Do this is by creating a Value Proposition Page.
Google’s Nexus 6p value proposition page
A value proposition page isn’t like a landing page: your main objective is not to get sign ups, it is to test if your value proposition appeals to your users.
You can create your value proposition page by identifying your top 5 -10 value statements and placing them in order from most to least valuable on your page.
Don’t worry too much about the design of your value proposition page. The easiest thing to do is find one you like and copy it. Apple and Google have great examples.
Below is how our gym example’s value proposition page could look.
Consider using tools like Axure and InVision to create this page.
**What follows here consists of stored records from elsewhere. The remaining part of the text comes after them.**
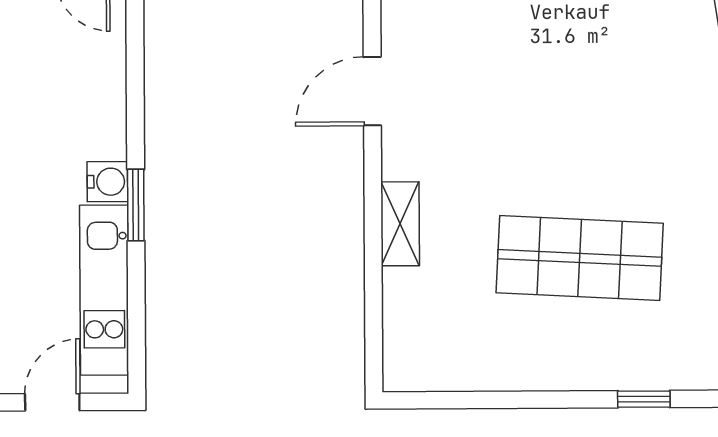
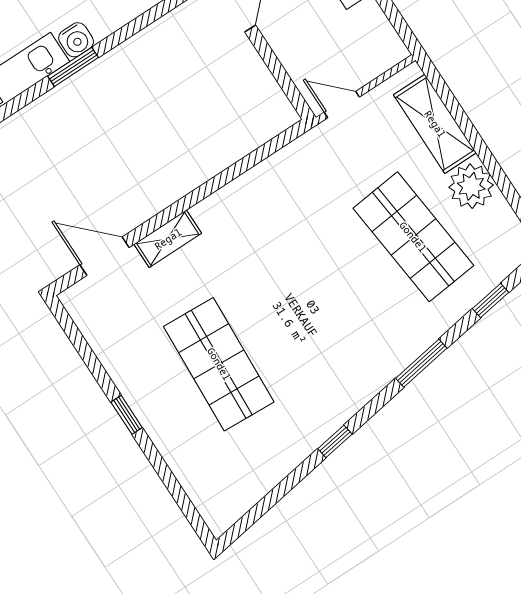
door: (372, 91) -> (105, 256), moved
window: (644, 399) -> (127, 415), moved

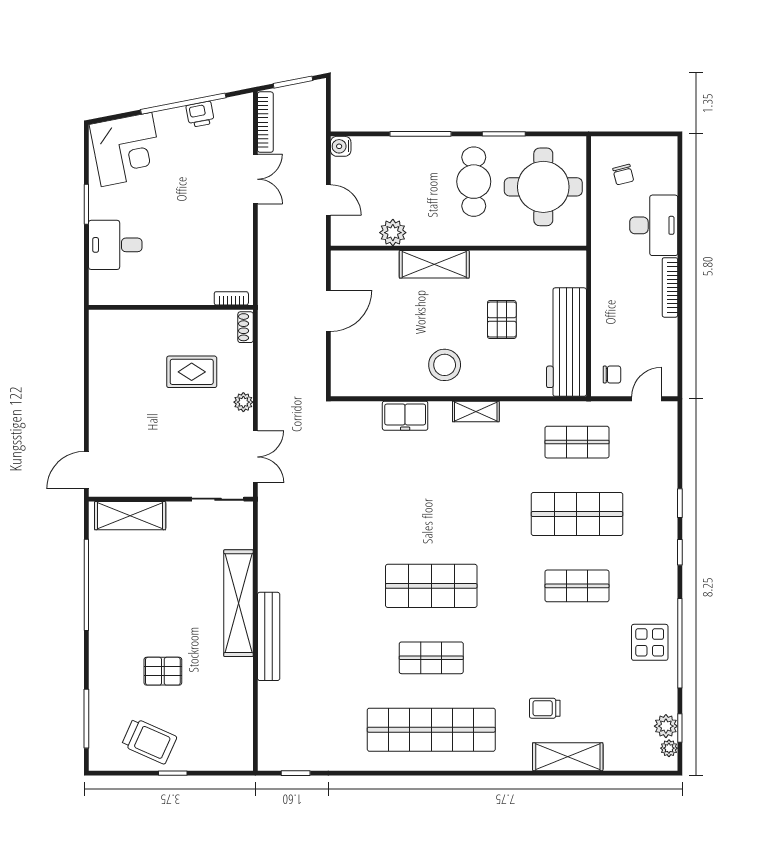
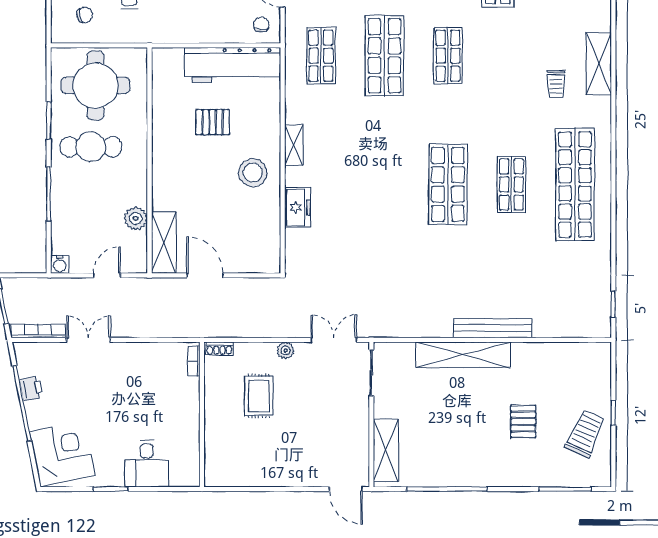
shelving: (434, 264) -> (164, 243), moved

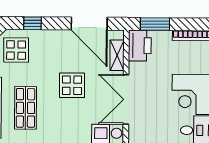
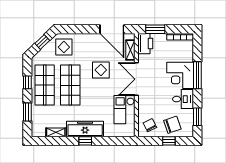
window: (32, 23) -> (75, 29), removed
shop shelf: (25, 108) -> (70, 85), width x1.43, depth x1.36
Actually coding it will take too long because you constantly want to iterate and make changes. If you want to learn more about easily creating prototypes to test, then read my blog on prototyping.
Creating and testing a value proposition page allows you validate your value proposition without having to create anything. It will help you identify what’s important from your users point of view, which helps you prioritize your effort when creating your product or service.
Once you have tested it with users, you can iterate and make changes to it. If you continue to test and iterate this page it will only be a matter of time before you have fully validated your product or service’s value.
This is only the first step…
Value is only the first step of creating a great experience.
The second step is turning your value into something real and making sure people can use it.
For example, imagine if someone recently created a teleportation device. This product instantly has an appealing value proposition – you can travel anywhere in the world in a matter of seconds.
Now imagine the first time you use this teleportation device, you end up at the wrong destination! You put this error down to a simple mistake and decide to try it again. Once again, you end up in the wrong place! No matter how hard you try, you never end up where you intended.
No matter how appealing a value proposition is, it can mean nothing if it isn’t usable.